** WHAT IS NEEDED **
Could you copy every record below exactly as it stands?

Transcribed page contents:
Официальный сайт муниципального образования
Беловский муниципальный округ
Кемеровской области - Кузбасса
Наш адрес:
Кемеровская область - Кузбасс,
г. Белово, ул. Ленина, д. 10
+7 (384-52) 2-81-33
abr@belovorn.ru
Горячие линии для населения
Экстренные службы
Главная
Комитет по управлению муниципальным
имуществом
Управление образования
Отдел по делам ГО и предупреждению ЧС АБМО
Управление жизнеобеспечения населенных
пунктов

** RESPONSE TO THIS TASK **
Официальный сайт муниципального образования
Беловский муниципальный округ
Кемеровской области - Кузбасса
Наш адрес:
Кемеровская область - Кузбасс,
г. Белово, ул. Ленина, д. 10
+7 (384-52) 2-81-33
abr@belovorn.ru
Горячие линии для населения
Экстренные службы
Главная
Комитет по управлению муниципальным
имуществом
Управление образования
Отдел по делам ГО и предупреждению ЧС АБМО
Управление жизнеобеспечения населенных
пунктов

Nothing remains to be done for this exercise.